◆ Task to carry out ◆
Can you copy out every line of the records below word for word, leaving the pictures out of your answer?

◆ Material ◆
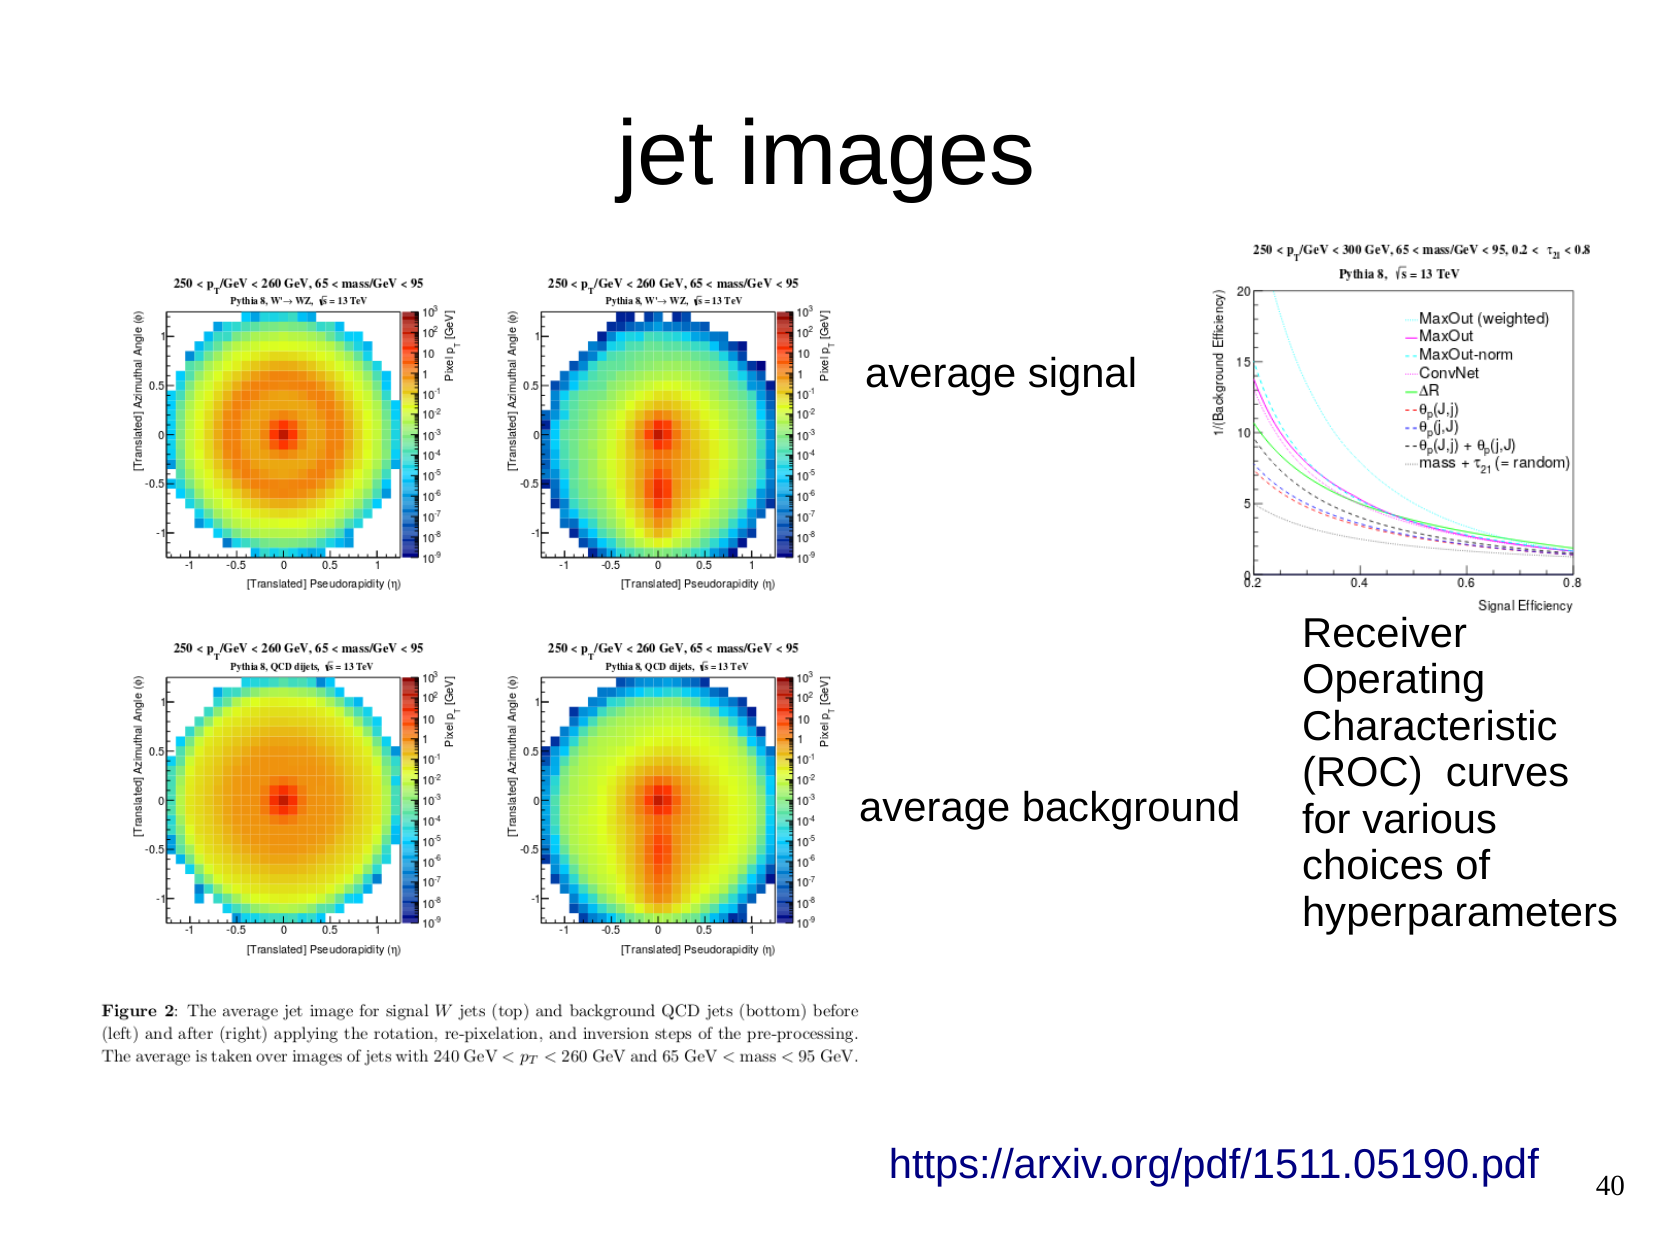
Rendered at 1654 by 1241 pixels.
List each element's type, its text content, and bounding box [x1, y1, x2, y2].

text_box https://arxiv.org/pdf/1511.05190.pdf [874, 1133, 1619, 1220]
text_box average signal [850, 342, 1157, 404]
picture [84, 263, 887, 1075]
picture [1157, 188, 1642, 651]
title jet images [82, 49, 1571, 257]
text_box average background [844, 776, 1287, 838]
text_box Receiver Operating Characteristic (ROC) curves for various choices of hyperparameters [1287, 602, 1654, 989]
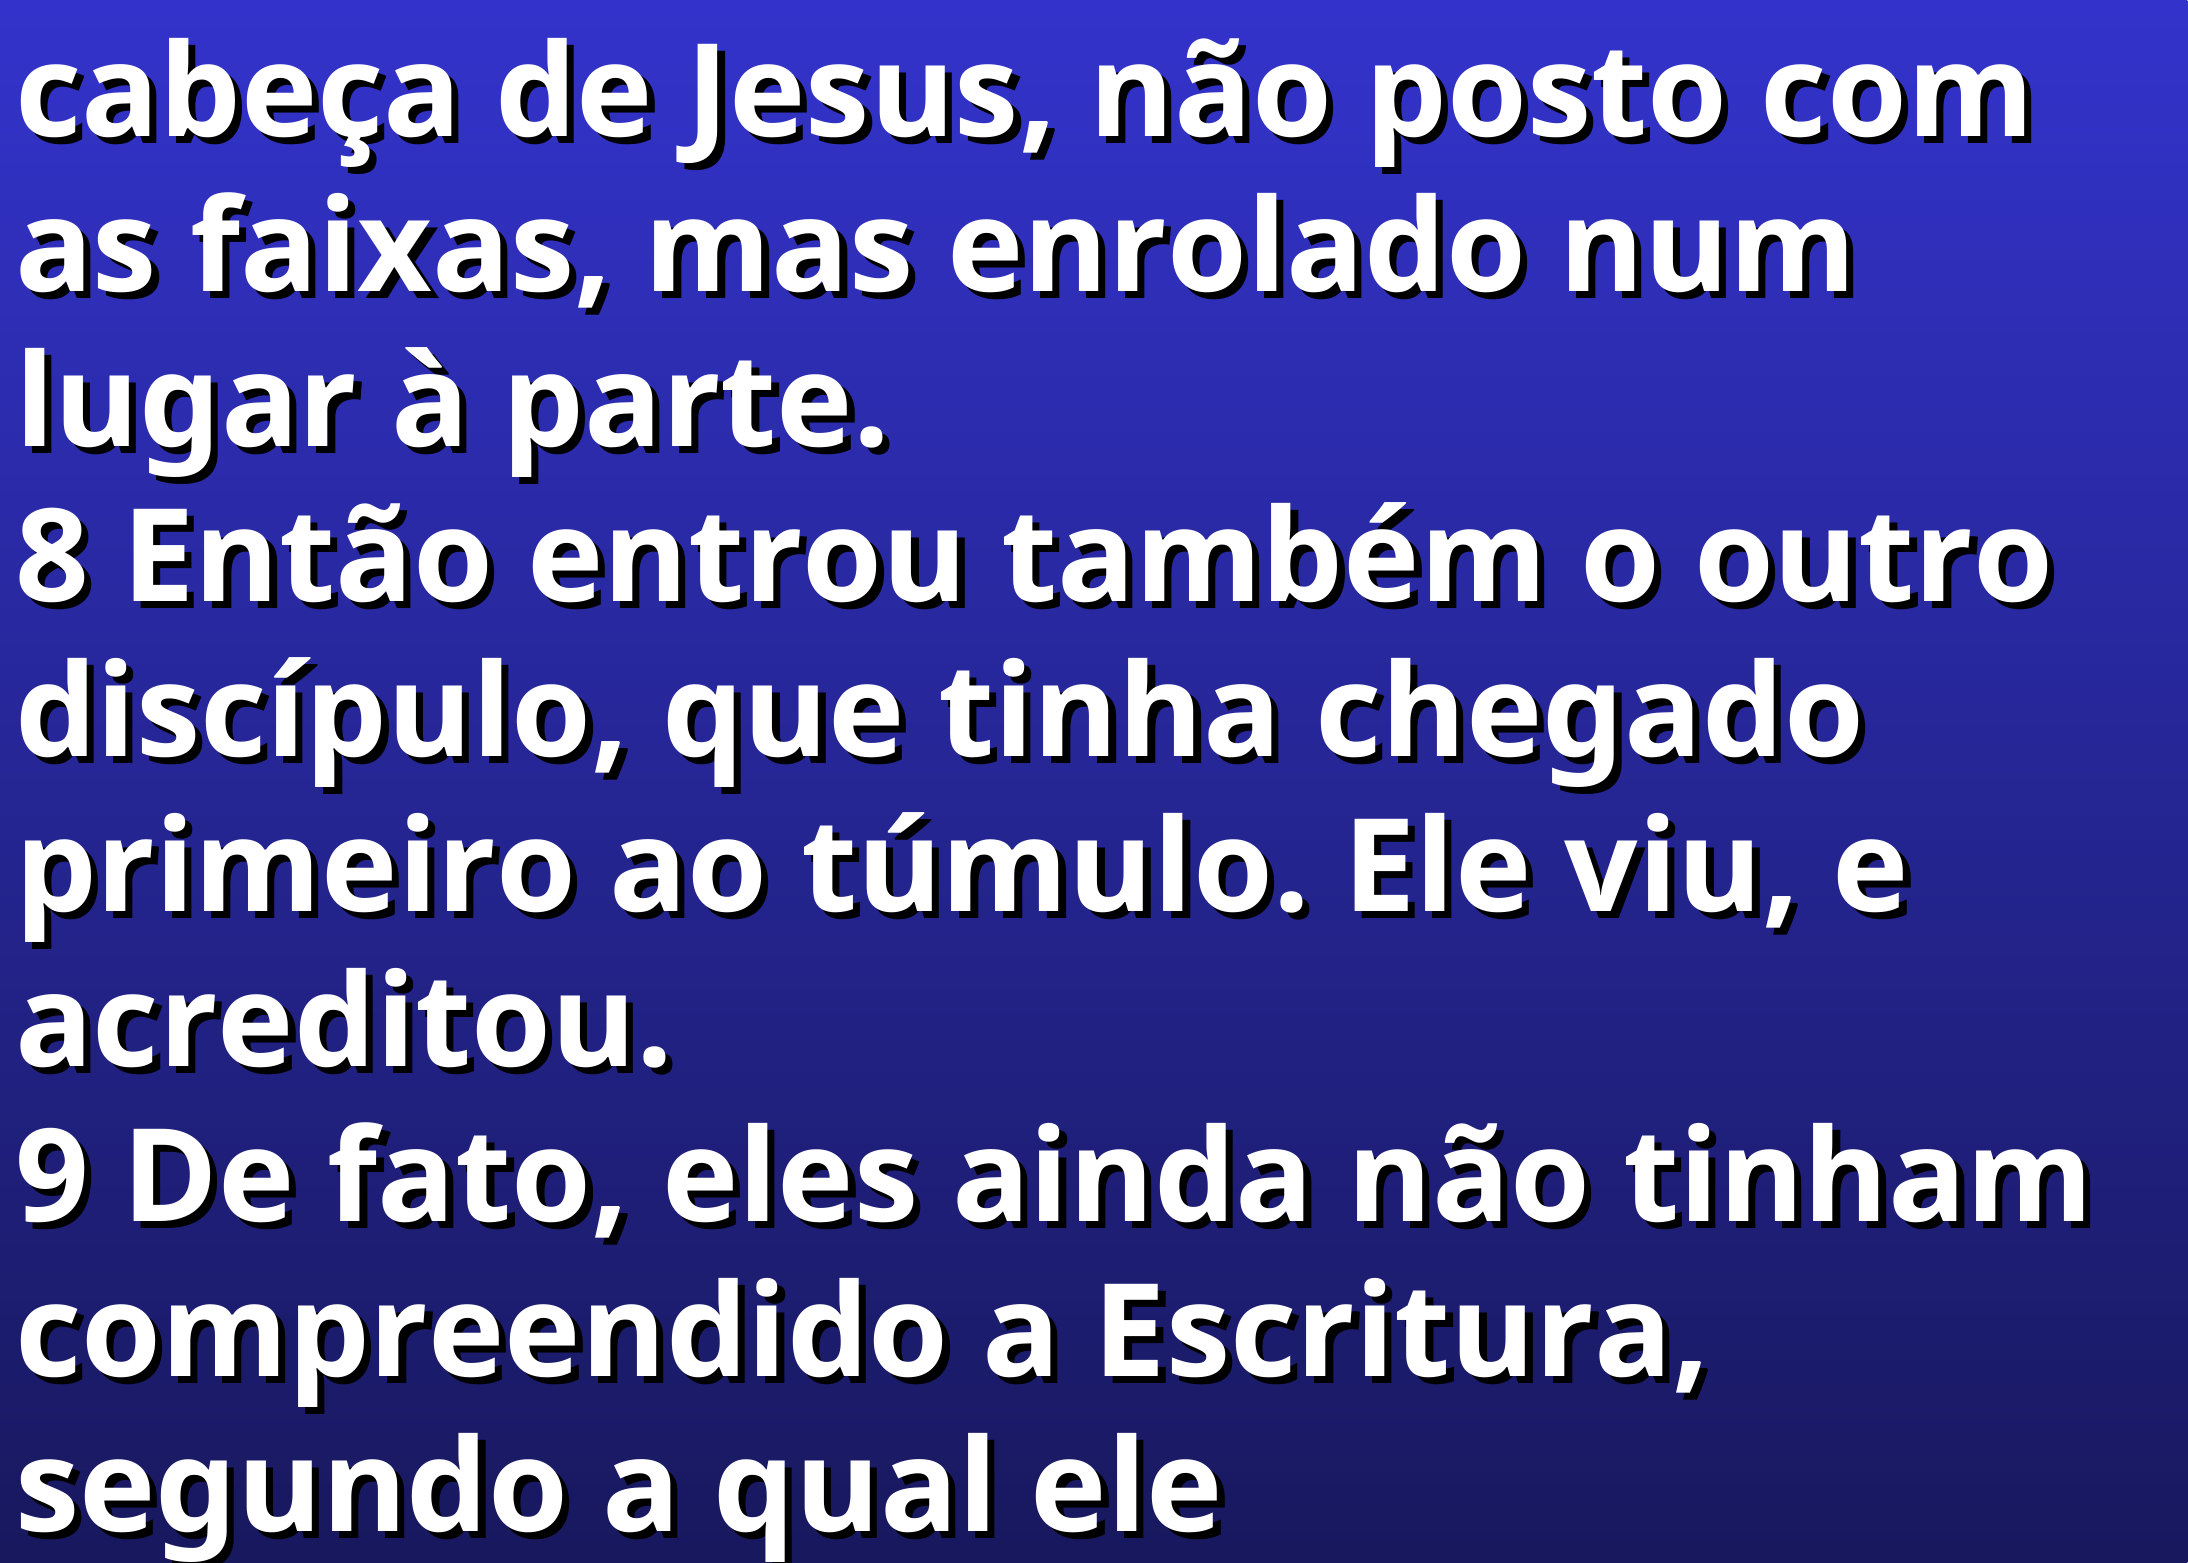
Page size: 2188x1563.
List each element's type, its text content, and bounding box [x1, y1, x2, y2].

text_box cabeça de Jesus, não posto com as faixas, mas enrolado num lugar à parte. 8 Então entrou também o outro discípulo, que tinha chegado primeiro ao túmulo. Ele viu, e acreditou. 9 De fato, eles ainda não tinham compreendido a Escritura, segundo a qual ele [0, 0, 2188, 1563]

◆ Output for this task ◆
Rendered at 1654 by 1241 pixels.
List each element's type, its text content, and bounding box [x1, y1, x2, y2].

text_box https://arxiv.org/pdf/1511.05190.pdf [874, 1133, 1619, 1220]
text_box average signal [850, 342, 1157, 404]
picture [84, 263, 887, 1075]
picture [1157, 188, 1642, 651]
title jet images [82, 49, 1571, 257]
text_box average background [844, 776, 1287, 838]
text_box Receiver Operating Characteristic (ROC) curves for various choices of hyperparameters [1287, 602, 1654, 989]
Page size: 2188x1563.
List each element's type, its text content, and bounding box [x1, y1, x2, y2].

text_box cabeça de Jesus, não posto com as faixas, mas enrolado num lugar à parte. 8 Então entrou também o outro discípulo, que tinha chegado primeiro ao túmulo. Ele viu, e acreditou. 9 De fato, eles ainda não tinham compreendido a Escritura, segundo a qual ele [0, 0, 2188, 1563]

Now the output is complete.